- _Supplied data_:
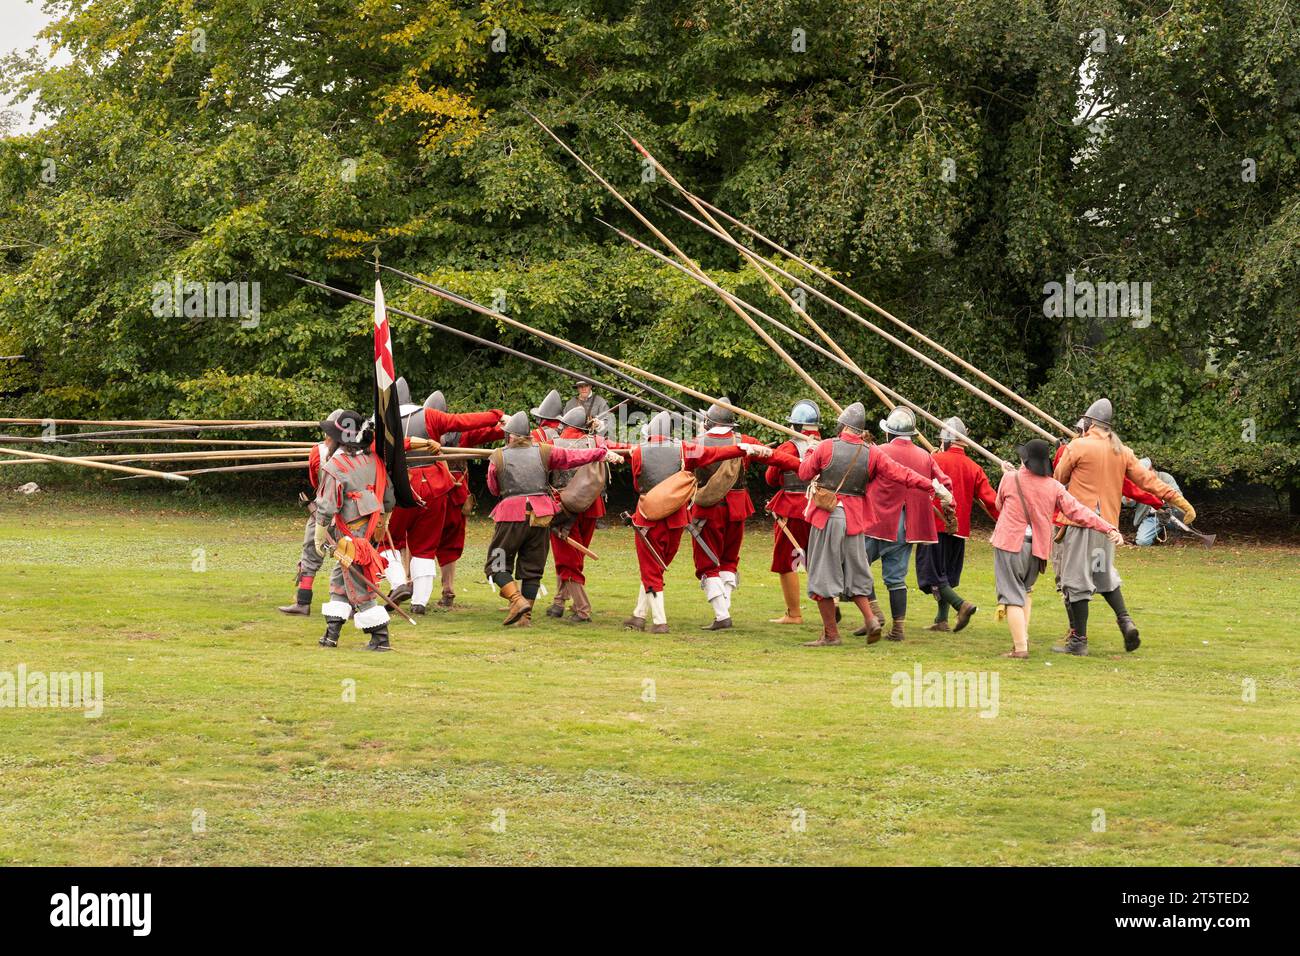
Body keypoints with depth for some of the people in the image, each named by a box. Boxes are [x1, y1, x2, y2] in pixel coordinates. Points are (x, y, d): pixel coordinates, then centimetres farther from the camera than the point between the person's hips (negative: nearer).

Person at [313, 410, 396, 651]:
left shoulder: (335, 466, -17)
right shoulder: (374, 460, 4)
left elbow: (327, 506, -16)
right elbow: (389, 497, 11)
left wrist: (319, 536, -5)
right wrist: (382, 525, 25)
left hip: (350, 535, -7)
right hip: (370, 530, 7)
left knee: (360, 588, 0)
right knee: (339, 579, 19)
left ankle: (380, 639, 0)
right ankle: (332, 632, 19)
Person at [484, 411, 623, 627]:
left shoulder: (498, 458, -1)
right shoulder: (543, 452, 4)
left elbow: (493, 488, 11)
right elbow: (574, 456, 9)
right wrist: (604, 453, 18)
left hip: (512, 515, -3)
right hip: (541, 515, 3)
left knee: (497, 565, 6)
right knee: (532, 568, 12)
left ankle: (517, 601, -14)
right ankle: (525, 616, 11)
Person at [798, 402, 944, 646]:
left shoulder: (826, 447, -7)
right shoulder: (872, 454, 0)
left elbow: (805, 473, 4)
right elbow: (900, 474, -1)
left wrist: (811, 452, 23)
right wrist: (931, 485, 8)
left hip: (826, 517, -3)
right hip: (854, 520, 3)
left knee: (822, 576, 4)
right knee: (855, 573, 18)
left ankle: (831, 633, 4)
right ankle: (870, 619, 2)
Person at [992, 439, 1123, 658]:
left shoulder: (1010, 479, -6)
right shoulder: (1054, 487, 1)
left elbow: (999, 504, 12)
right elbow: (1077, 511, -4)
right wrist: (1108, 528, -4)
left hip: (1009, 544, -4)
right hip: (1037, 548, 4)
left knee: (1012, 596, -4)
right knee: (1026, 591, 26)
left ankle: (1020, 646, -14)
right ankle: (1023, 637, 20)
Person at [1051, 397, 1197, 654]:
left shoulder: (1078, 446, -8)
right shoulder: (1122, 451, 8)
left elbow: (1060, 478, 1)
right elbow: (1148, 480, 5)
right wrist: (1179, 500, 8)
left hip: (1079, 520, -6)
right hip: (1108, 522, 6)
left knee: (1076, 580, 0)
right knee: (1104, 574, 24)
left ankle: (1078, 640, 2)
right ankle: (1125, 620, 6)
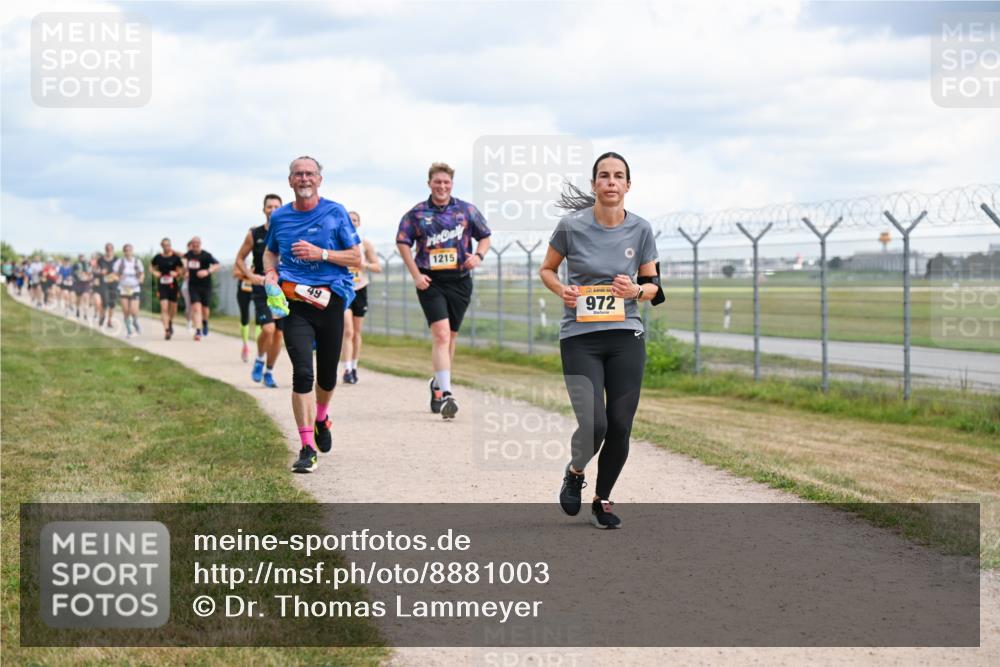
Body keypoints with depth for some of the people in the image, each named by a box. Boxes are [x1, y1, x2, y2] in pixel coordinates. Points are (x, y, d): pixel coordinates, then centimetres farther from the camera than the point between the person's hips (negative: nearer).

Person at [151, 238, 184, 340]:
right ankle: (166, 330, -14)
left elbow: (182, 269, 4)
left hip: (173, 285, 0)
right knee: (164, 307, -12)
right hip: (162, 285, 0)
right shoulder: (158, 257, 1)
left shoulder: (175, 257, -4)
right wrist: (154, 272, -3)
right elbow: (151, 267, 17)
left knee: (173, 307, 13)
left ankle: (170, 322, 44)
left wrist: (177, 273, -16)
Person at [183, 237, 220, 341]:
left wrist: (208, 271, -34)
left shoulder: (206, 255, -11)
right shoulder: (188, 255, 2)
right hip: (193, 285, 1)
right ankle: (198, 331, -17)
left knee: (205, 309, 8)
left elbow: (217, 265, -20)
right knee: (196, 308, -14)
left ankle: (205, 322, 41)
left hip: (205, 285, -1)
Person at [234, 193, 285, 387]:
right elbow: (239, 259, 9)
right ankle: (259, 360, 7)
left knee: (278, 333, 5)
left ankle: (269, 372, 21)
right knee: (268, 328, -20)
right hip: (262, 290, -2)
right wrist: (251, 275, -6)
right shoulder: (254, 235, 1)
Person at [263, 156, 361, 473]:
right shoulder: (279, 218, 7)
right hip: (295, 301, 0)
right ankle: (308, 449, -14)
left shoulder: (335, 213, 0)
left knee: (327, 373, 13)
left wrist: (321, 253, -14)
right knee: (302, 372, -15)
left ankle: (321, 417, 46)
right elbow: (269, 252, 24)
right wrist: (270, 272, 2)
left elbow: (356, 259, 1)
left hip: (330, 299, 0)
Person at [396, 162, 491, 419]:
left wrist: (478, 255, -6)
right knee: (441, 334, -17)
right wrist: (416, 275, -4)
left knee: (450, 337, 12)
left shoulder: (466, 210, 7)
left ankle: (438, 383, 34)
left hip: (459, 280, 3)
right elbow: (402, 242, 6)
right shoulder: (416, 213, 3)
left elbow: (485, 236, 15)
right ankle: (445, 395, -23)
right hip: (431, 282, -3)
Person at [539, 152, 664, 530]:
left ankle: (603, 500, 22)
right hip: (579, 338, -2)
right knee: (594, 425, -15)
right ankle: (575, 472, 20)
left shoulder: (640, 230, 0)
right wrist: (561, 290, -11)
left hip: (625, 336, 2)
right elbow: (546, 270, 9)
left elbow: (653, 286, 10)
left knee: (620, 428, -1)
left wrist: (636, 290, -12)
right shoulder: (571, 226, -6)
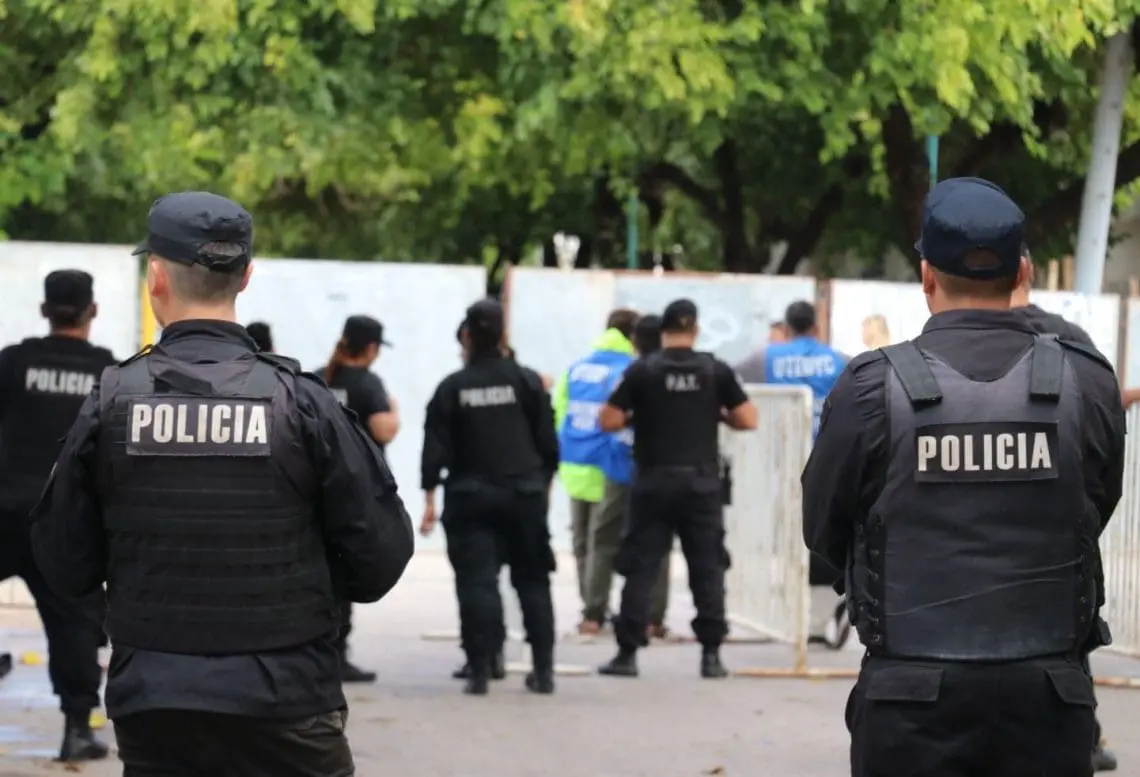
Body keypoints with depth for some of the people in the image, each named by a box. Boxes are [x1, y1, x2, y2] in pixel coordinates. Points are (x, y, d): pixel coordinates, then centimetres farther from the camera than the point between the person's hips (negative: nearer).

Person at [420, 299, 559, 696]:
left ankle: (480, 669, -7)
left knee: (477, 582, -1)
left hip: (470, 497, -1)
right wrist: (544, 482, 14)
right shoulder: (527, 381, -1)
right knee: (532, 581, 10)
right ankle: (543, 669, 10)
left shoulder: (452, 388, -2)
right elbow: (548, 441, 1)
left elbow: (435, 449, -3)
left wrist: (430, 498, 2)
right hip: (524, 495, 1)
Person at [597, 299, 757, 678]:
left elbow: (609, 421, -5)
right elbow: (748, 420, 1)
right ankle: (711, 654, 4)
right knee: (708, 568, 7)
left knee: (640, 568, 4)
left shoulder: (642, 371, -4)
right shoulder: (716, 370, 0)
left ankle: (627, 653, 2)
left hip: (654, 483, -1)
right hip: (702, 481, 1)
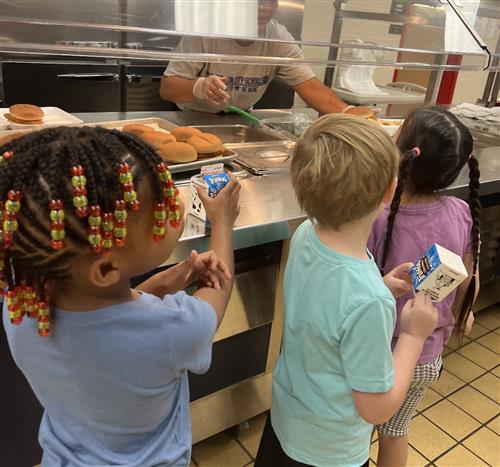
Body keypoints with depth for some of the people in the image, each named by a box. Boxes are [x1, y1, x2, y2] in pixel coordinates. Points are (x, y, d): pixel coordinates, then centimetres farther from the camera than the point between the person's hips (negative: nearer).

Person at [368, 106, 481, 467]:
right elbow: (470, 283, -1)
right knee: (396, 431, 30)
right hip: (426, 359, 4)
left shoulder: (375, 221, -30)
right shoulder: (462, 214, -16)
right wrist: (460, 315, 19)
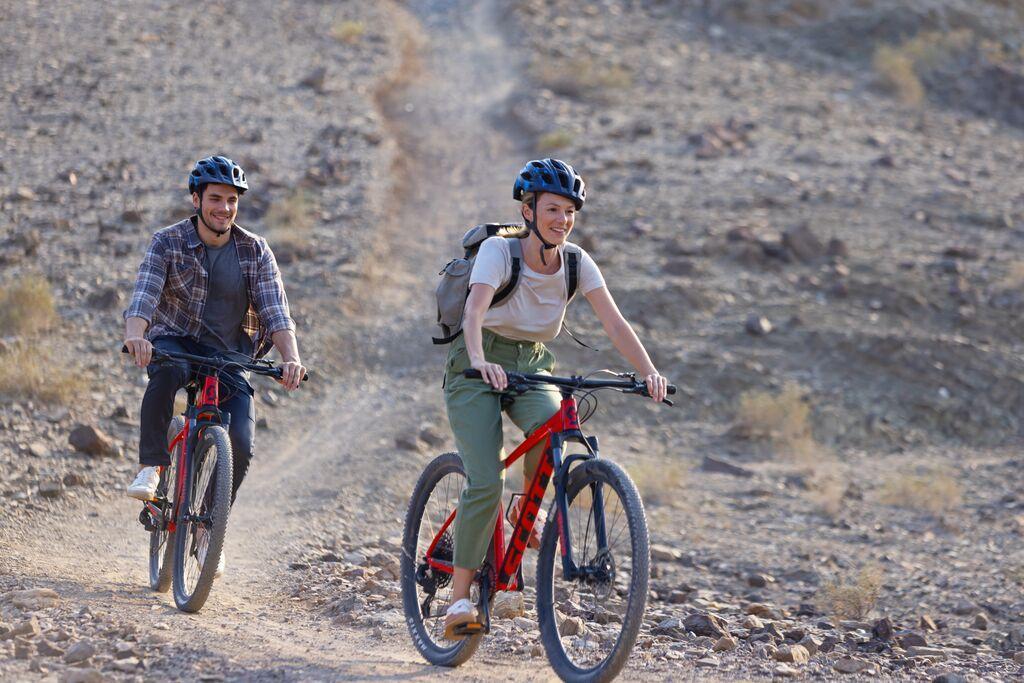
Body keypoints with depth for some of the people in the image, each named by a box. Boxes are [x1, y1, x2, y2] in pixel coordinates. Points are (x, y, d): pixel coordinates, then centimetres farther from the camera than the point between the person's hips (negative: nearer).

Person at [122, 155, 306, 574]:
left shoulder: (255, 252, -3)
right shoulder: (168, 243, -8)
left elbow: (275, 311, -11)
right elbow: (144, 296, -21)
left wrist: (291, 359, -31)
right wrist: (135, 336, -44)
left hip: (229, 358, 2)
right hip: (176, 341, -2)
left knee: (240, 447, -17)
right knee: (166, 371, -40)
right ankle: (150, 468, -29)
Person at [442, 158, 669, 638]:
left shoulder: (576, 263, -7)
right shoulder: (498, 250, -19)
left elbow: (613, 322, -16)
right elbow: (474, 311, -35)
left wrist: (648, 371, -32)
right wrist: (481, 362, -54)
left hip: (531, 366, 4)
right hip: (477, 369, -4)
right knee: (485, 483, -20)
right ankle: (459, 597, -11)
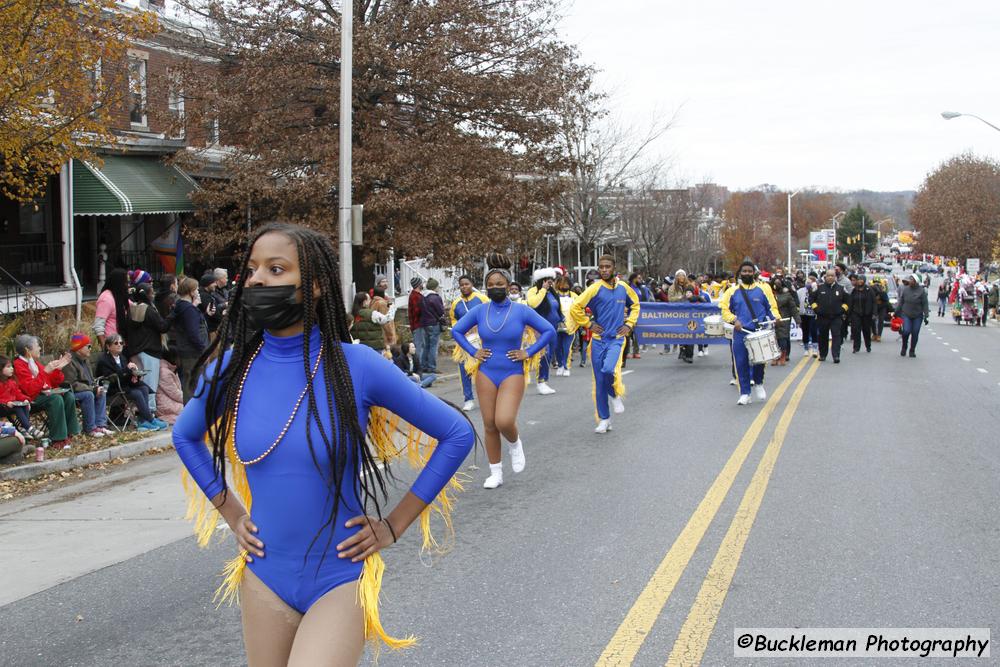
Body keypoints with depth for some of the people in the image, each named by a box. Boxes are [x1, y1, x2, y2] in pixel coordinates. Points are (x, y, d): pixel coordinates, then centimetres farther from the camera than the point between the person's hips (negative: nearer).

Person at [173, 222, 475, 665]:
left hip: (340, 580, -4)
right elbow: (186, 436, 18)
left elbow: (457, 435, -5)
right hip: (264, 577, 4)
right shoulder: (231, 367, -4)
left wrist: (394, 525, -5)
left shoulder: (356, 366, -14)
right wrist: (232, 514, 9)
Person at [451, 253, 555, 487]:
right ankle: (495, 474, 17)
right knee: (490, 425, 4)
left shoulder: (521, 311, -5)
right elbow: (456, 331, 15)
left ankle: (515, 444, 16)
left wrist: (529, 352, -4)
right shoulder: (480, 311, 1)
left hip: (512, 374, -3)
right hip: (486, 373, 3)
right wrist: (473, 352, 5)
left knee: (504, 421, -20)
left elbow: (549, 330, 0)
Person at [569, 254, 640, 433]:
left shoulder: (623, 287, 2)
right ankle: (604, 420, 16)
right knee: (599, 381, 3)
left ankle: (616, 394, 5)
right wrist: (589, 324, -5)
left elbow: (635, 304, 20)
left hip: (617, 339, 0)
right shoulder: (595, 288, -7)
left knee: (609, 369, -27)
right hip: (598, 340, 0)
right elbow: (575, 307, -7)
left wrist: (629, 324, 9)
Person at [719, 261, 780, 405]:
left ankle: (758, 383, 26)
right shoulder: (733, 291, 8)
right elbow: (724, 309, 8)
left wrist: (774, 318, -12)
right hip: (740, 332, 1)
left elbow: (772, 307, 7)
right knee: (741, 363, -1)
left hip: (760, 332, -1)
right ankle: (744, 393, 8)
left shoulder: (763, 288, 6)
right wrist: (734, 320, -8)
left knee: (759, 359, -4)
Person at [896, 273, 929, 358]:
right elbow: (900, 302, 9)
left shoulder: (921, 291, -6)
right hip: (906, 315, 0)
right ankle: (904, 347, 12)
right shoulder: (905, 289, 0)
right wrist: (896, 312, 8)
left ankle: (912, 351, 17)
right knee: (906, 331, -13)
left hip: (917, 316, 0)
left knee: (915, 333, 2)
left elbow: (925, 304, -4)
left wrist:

- _Assigned task_: With the pictures left out, write out exactly the lines above from the one containing "left elbow: (999, 504, 12)" through the one containing "left wrist: (177, 273, -16)".

- _Task solution_:
left elbow: (999, 504, 12)
right elbow: (1077, 511, -4)
right wrist: (1108, 528, -4)
left hip: (1009, 544, -4)
right hip: (1037, 548, 4)
left knee: (1012, 596, -4)
right knee: (1026, 591, 26)
left ankle: (1020, 646, -14)
right ankle: (1023, 637, 20)
Person at [1051, 397, 1197, 654]:
left shoulder: (1078, 446, -8)
right shoulder: (1122, 451, 8)
left elbow: (1060, 478, 1)
right elbow: (1148, 480, 5)
right wrist: (1179, 500, 8)
left hip: (1079, 520, -6)
right hip: (1108, 522, 6)
left knee: (1076, 580, 0)
right knee: (1104, 574, 24)
left ankle: (1078, 640, 2)
right ankle: (1125, 620, 6)
Body keypoints with depth for some of the people in the image, each named by a box. Boxes are [x1, y1, x2, y2] in pixel coordinates. Points are (x, y, d): pixel coordinates, then centimetres farther from the camera than the point between the person's hips (negative: nearer).

Person at [151, 238, 184, 340]:
right ankle: (166, 330, -14)
left elbow: (182, 269, 4)
left hip: (173, 285, 0)
right knee: (164, 307, -12)
right hip: (162, 285, 0)
right shoulder: (158, 257, 1)
left shoulder: (175, 257, -4)
right wrist: (154, 272, -3)
right elbow: (151, 267, 17)
left knee: (173, 307, 13)
left ankle: (170, 322, 44)
left wrist: (177, 273, -16)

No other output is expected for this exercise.